DDR revidiert 49-Prozent-Regel

■ Auslandsmehrheiten an DDR-Betrieben werden „in Ausnahmefällen“ zulässig

Bonn (dpa/taz) - Der Ort war symbolisch gewählt. Ausgerechnet in Bonn verkündete DDR-Wirtschaftsministerin Luft, ausländische Klein- und mittelständische Betriebe der Industrie sowie Unternehmen, die „vorzügliches“ technologisches Know-how in die DDR einbringen, könnten sich künftig mehrheitlich an Gemeinschaftsunternehmen mit DDR -Betrieben beteiligen. Wieder einmal hat die Regierung Modrow eingelenkt und frühere Absichtsbekundungen revidiert. Die noch im Joint-venture-Entwurf vorgesehene Regel einer maximalen 49-Prozent-Beteiligung dürfte bald zur Ausnahme werden. Bundeswirtschaftsminister Haussmann, bei dem Frau Luft zu Besuch weilte, hat die Nachricht mit Freude vernommen. „Der deutsch-deutsche Wirtschaftsalltag hat begonnen“, kommentierte er und verwies auf die großen Chancen, die mit den Kooperationsmöglichkeiten verbunden seien. Dieser Alltag dürfte sich allerdings für die DDR -Seite weniger hoffnungsvoll als für das bundesdeutsche Kapital darstellen. Zu erwarten ist nämlich, daß Mehrheitsbeteiligungen insbesondere mit ökonomisch rentablen oder modernisierungsfähigen DDR-Unternehmen abgeschlossen werden, während die große Zahl der maroden Betriebe von dieser Kooperation ausgeschlossen bleibt.
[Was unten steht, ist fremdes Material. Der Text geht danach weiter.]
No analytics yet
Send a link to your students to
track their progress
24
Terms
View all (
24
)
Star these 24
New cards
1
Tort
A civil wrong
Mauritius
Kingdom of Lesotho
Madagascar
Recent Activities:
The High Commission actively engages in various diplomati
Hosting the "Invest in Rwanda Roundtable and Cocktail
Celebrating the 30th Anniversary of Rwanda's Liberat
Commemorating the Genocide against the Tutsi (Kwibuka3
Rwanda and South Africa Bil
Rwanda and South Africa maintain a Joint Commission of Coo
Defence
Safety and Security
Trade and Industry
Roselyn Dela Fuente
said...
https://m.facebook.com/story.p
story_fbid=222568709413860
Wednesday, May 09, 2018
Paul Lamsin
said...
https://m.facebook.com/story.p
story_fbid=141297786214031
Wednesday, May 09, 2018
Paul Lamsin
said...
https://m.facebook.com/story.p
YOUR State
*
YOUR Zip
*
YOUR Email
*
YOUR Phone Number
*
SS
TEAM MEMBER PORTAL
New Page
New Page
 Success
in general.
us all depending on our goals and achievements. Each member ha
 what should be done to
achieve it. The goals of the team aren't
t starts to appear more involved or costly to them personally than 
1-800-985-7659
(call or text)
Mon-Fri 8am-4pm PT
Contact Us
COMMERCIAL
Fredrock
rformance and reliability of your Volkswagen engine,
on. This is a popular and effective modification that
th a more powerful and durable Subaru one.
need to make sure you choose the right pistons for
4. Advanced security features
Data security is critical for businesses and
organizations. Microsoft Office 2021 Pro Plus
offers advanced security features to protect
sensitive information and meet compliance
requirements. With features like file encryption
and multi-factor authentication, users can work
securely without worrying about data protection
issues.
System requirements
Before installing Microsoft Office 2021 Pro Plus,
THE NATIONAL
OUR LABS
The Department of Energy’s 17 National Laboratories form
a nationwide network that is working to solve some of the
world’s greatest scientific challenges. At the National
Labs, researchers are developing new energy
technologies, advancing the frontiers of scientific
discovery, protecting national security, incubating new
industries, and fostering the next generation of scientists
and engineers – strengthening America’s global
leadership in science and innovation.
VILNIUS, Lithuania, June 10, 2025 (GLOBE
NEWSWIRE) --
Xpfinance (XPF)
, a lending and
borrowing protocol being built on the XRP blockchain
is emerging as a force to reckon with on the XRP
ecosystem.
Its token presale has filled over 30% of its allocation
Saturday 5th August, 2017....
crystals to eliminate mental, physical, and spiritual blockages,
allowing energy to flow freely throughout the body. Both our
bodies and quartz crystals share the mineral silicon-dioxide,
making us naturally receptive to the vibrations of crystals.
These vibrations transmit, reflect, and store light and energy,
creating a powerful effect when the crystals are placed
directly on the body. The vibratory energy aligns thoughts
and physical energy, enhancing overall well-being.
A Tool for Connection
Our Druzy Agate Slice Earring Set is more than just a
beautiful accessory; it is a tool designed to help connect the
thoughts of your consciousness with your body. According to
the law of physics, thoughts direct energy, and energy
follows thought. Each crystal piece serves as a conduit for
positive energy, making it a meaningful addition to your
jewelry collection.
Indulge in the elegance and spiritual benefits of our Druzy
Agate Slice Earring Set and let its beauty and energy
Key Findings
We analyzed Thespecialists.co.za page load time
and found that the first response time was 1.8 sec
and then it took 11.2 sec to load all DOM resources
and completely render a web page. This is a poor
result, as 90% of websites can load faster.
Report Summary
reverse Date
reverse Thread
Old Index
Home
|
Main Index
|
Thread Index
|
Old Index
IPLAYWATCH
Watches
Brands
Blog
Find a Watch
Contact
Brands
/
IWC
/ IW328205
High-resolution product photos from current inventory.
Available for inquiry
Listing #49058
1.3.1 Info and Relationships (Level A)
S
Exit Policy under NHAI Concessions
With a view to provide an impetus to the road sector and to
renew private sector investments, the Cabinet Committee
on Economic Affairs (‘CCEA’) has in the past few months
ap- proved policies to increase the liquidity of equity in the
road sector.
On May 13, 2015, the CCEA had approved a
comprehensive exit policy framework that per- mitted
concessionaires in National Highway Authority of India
Eine Expertengruppe soll sich bis zum 25. Januar gründen, um die Ausnahmeanträge zu prüfen und zu genehmigen. Das Genehmigungsverfahren soll möglichst einfach und unbürokratisch sein. Zur Teilnahme an joint ventures werden künftig auch juristische Personen eingeladen; Gewerbe- und Niederlassungsfreiheit soll eingeführt werden. Je eine deutsch-deutsche Expertengruppe wird sofort mit der Ausarbeitung des bilateralen Investitionsschutzabkommens beginnen sowie Möglichkeiten für DDR-Existenzgründer abklopfen, in den Genuß von Mitteln aus den ERP-Kreditfonds zu kommen. Die Welle der „neuen Selbständigkeit“ kann auch in der DDR anrollen.